Greencode Avocats participe à la consécration du droit à un environnement sain comme Liberté Fondamentale – CE, 20 septembre 2022, 451129 – Interview Le Moniteur
Publié par mzoughih le
Le référé-liberté pour préserver l’environnement : « Un bel outil pour les générations futures », Héloïse Aubret, avocate
Le « droit de chacun de vivre dans un environnement équilibré et respectueux de la santé » protégé par la Charte de l’environnement vient d’être érigé en liberté fondamentale par le Conseil d’Etat. Cette consécration permet d’actionner le dispositif du référé-liberté et « d’éviter des destructions irréversibles pour l’environnement », par exemple lors de travaux qui portent atteinte à des espèces protégées. Analyse avec Héloïse Aubret, avocate en droit de l’environnement, qui avait porté l’affaire devant le tribunal administratif.
Dans quel contexte est parue cette décision (1) ?
Les travaux ne nécessitaient-ils pas l’obtention préalable d’une dérogation espèces protégées ?
Le département avait préalablement réalisé un diagnostic environnemental sur la sensibilité du milieu naturel, notamment biologique, et a conclu qu’aucun enjeu de conservation notable n’avait pu être identifié. Le préfet a donc autorisé les travaux (déclaration au titre de la loi sur l’eau et autorisation de défrichement, NDLR) et n’a pas demandé au département de déposer un dossier de dérogation à l’interdiction de destruction d’espèces protégées.
Pourquoi les requérants n’ont-ils pas dans ce cas attaqué l’autorisation de travaux ?
Par manque d’informations. Pour pouvoir contester un arrêté préfectoral, il faut regarder tous les jours les actes qui paraissent. Et puis, demander au préfet d’imposer une dérogation à l’interdiction de détruire des espèces protégées aurait pris du temps, puisqu’il aurait été probablement nécessaire d’attaquer son refus et aurait été finalement inutile. En matière de protection de l’environnement, il faut agir vite car les dégâts causés sont irréversibles. Dans cette affaire, les travaux étaient en cours dans la haie, en pleine période de nidification, d’où l’intérêt de pouvoir actionner le référé-liberté (le juge doit se prononcer dans les 48h, NDLR) pour préserver l’environnement.
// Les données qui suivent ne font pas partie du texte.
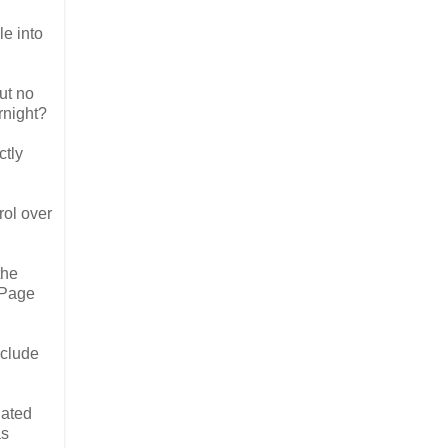
le into
ut no
rnight?
ctly
rol over
the
. Page
nclude
iated
as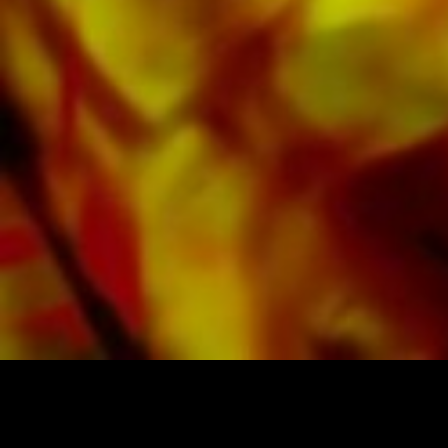
available digitally on the popular portals of
Apple, Amazon, Google, Spotify and other
providers worldwide.
All Obrasso sheet music is produced on high
quality paper. The slightly yellowish note paper
offers a good contrast and is easy on the eyes
in difficult lighting conditions. Delivery to
private customers worldwide is free of shipping
costs. Order your sheet music now directly from
Obrasso Verlag.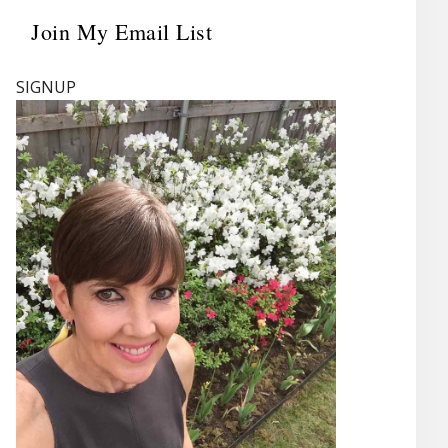
Join My Email List
Primary
Sidebar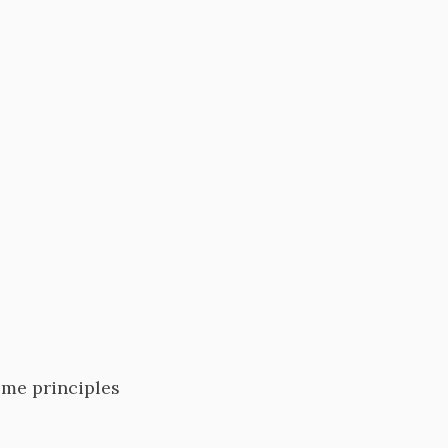
ome principles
La Haute assemblée a censuré la décision du tribunal administratif et a estimé que le droit de chacun de vivre dans un environnement équilibré et respectueux de la santé présente le caractère d’une liberté fondamentale, permettant d’actionner le référé-liberté.
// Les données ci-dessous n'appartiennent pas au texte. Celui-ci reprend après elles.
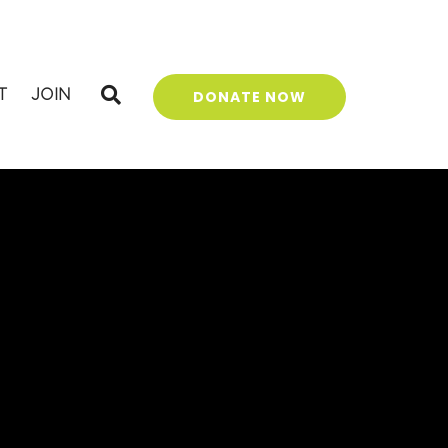
T
JOIN
DONATE NOW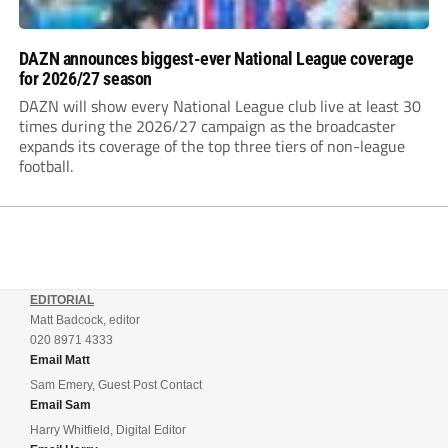
DAZN announces biggest-ever National League coverage
for 2026/27 season
DAZN will show every National League club live at least 30
times during the 2026/27 campaign as the broadcaster
expands its coverage of the top three tiers of non-league
football.
EDITORIAL
Matt Badcock, editor
020 8971 4333
Email Matt
Sam Emery, Guest Post Contact
Email Sam
Harry Whitfield, Digital Editor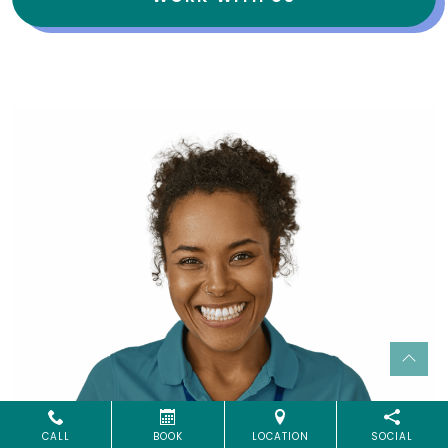
CALL
BOOK
LOCATION
SOCIAL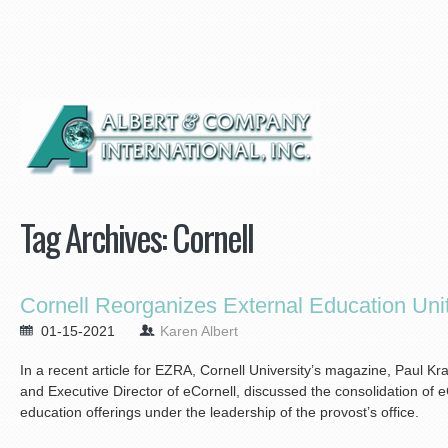
Tag Archives:
Cornell
Cornell Reorganizes External Education Un
01-15-2021
Karen Albert
In a recent article for EZRA, Cornell University’s magazine, Paul Kr
and Executive Director of eCornell, discussed the consolidation of e
education offerings under the leadership of the provost’s office.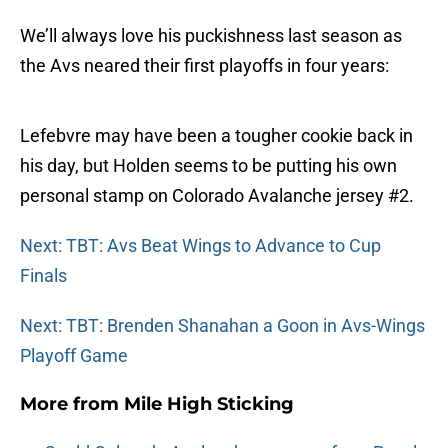
We’ll always love his puckishness last season as
the Avs neared their first playoffs in four years:
Lefebvre may have been a tougher cookie back in
his day, but Holden seems to be putting his own
personal stamp on Colorado Avalanche jersey #2.
Next: TBT: Avs Beat Wings to Advance to Cup
Finals
Next: TBT: Brenden Shanahan a Goon in Avs-Wings
Playoff Game
More from
Mile High Sticking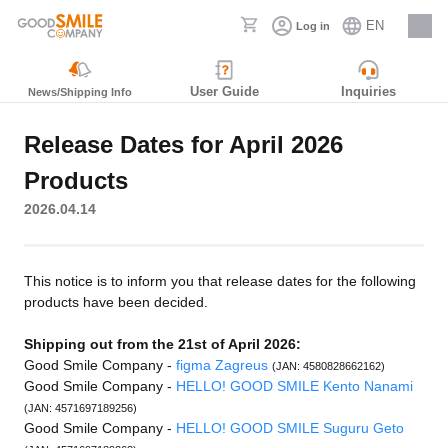
EN
Log in
Careers
User Guide
Inquiries
News/Shipping Info
Release Dates for April 2026
Products
2026.04.14
This notice is to inform you that release dates for the following
products have been decided.
Shipping out from the 21st of April 2026:
Good Smile Company -
figma Zagreus
(JAN: 4580828662162)
Good Smile Company -
HELLO! GOOD SMILE Kento Nanami
(JAN: 4571697189256)
Good Smile Company -
HELLO! GOOD SMILE Suguru Geto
La décision rendue par le Conseil d’Etat marque-t-elle une réelle avancée pour la protection de l’environnement ?
Oui, c’est une excellente chose et un bel outil pour les générations futures. Cela dit, il était temps ! Jusqu’à présent, il n’existait pas de procédure d’urgence lorsque des travaux publics portaient atteinte à l’environnement. Seul le tribunal administratif de Châlons-en-Champagne l’avait reconnu en 2005 (TA Châlons-en-Champagne, 29 avril 2005, n° 0500828, 0500829, 0500830), mais depuis, aucune juridiction ne l’avait, semble-t-il, suivi.
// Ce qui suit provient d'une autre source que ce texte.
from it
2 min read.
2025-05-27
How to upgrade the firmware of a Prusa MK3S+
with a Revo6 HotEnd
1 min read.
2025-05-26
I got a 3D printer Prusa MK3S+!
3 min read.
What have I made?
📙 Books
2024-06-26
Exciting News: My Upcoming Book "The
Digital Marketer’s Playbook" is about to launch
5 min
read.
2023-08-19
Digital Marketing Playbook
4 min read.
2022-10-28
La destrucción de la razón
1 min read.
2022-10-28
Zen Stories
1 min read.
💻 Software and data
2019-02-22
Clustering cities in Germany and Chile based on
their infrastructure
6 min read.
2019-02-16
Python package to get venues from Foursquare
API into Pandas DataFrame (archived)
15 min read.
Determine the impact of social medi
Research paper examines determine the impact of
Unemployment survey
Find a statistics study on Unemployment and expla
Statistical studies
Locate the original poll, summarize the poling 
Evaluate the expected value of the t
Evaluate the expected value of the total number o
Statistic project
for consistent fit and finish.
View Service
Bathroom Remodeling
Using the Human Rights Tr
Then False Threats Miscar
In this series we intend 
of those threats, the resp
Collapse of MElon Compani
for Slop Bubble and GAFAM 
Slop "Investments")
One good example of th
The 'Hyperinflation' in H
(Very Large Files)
Doit-on s’attendre à une avalanche de référés contre les projets de construction/d’aménagement ?
Précisons tout d’abord que le référé-liberté ne sera possible qu’à l’encontre des décisions ou des actions des personnes publiques ou de personnes privées chargées de la gestion d’un service public ou qui construisent un ouvrage public. Mais par ricochet, le référé-liberté pourrait aussi impacter les entreprises qui réalisent les travaux.
En pratique, ce référé-liberté va trouver à s’appliquer lors de travaux qui détruisent des espèces protégées. Je pense qu’il y aura effectivement beaucoup de recours en ce sens. Mais les conditions posées par le Conseil d’Etat sont très restrictives, et les chances de succès ne sont pas garanties.
Quelles sont ces conditions précisément ?
Il faut que l’atteinte soit grave et extrêmement urgente et que le requérant prouve que des mesures de sauvegarde doivent être prises dans les 48 h, ce qui risque d’être difficile à démontrer.
En l’espèce, le Conseil d’Etat a rejeté la requête au motif notamment qu’aucun enjeu de conservation notable n’a été identifié sur la parcelle des requérants. Ce n’est pas parce qu’on reconnaît que le droit de l’environnement est une liberté fondamentale qu’à chaque fois qu’on écrase une fourmi, le juge va ordonner un arrêt des travaux, loin de là.